==== Information shown ====
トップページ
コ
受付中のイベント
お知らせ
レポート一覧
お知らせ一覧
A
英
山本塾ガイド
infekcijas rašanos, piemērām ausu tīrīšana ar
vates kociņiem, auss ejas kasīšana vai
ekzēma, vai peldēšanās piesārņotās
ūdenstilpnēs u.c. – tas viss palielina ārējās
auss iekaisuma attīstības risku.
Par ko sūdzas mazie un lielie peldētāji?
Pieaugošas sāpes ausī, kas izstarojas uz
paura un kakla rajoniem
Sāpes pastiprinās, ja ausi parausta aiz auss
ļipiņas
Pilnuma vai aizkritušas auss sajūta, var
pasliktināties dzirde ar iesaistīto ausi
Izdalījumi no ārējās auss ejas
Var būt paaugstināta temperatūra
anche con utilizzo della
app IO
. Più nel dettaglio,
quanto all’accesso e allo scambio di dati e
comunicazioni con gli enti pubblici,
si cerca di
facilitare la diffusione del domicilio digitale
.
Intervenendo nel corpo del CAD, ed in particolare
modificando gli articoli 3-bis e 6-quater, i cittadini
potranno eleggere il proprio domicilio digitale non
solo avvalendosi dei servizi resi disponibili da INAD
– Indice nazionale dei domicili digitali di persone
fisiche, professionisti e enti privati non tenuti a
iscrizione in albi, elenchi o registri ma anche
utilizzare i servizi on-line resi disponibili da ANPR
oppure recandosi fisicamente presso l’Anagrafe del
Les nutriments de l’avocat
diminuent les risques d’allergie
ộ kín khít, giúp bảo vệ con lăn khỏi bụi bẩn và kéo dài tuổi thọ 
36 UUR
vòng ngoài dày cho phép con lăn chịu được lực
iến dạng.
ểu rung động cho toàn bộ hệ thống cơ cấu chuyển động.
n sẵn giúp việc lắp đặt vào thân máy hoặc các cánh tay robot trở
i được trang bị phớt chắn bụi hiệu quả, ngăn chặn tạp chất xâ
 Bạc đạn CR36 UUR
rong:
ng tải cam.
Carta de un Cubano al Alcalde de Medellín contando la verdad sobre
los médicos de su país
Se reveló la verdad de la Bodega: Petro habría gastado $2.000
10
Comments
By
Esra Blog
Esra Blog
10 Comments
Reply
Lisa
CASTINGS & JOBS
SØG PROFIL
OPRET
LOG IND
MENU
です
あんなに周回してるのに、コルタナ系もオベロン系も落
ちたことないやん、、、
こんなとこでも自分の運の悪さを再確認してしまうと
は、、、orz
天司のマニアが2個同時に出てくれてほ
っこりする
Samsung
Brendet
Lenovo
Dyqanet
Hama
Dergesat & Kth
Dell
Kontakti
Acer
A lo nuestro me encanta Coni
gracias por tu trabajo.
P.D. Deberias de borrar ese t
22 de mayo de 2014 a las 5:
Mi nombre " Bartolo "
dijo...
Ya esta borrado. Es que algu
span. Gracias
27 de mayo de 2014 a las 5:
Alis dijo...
====
With no line skipped, output the listing in full.

Output below:
トップページ
コ
受付中のイベント
お知らせ
レポート一覧
お知らせ一覧
A
英
山本塾ガイド
infekcijas rašanos, piemērām ausu tīrīšana ar
vates kociņiem, auss ejas kasīšana vai
ekzēma, vai peldēšanās piesārņotās
ūdenstilpnēs u.c. – tas viss palielina ārējās
auss iekaisuma attīstības risku.
Par ko sūdzas mazie un lielie peldētāji?
Pieaugošas sāpes ausī, kas izstarojas uz
paura un kakla rajoniem
Sāpes pastiprinās, ja ausi parausta aiz auss
ļipiņas
Pilnuma vai aizkritušas auss sajūta, var
pasliktināties dzirde ar iesaistīto ausi
Izdalījumi no ārējās auss ejas
Var būt paaugstināta temperatūra
anche con utilizzo della
app IO
. Più nel dettaglio,
quanto all’accesso e allo scambio di dati e
comunicazioni con gli enti pubblici,
si cerca di
facilitare la diffusione del domicilio digitale
.
Intervenendo nel corpo del CAD, ed in particolare
modificando gli articoli 3-bis e 6-quater, i cittadini
potranno eleggere il proprio domicilio digitale non
solo avvalendosi dei servizi resi disponibili da INAD
– Indice nazionale dei domicili digitali di persone
fisiche, professionisti e enti privati non tenuti a
iscrizione in albi, elenchi o registri ma anche
utilizzare i servizi on-line resi disponibili da ANPR
oppure recandosi fisicamente presso l’Anagrafe del
Les nutriments de l’avocat
diminuent les risques d’allergie
ộ kín khít, giúp bảo vệ con lăn khỏi bụi bẩn và kéo dài tuổi thọ 
36 UUR
vòng ngoài dày cho phép con lăn chịu được lực
iến dạng.
ểu rung động cho toàn bộ hệ thống cơ cấu chuyển động.
n sẵn giúp việc lắp đặt vào thân máy hoặc các cánh tay robot trở
i được trang bị phớt chắn bụi hiệu quả, ngăn chặn tạp chất xâ
 Bạc đạn CR36 UUR
rong:
ng tải cam.
Carta de un Cubano al Alcalde de Medellín contando la verdad sobre
los médicos de su país
Se reveló la verdad de la Bodega: Petro habría gastado $2.000
10
Comments
By
Esra Blog
Esra Blog
10 Comments
Reply
Lisa
CASTINGS & JOBS
SØG PROFIL
OPRET
LOG IND
MENU
です
あんなに周回してるのに、コルタナ系もオベロン系も落
ちたことないやん、、、
こんなとこでも自分の運の悪さを再確認してしまうと
は、、、orz
天司のマニアが2個同時に出てくれてほ
っこりする
Samsung
Brendet
Lenovo
Dyqanet
Hama
Dergesat & Kth
Dell
Kontakti
Acer
A lo nuestro me encanta Coni
gracias por tu trabajo.
P.D. Deberias de borrar ese t
22 de mayo de 2014 a las 5:
Mi nombre " Bartolo "
dijo...
Ya esta borrado. Es que algu
span. Gracias
27 de mayo de 2014 a las 5:
Alis dijo...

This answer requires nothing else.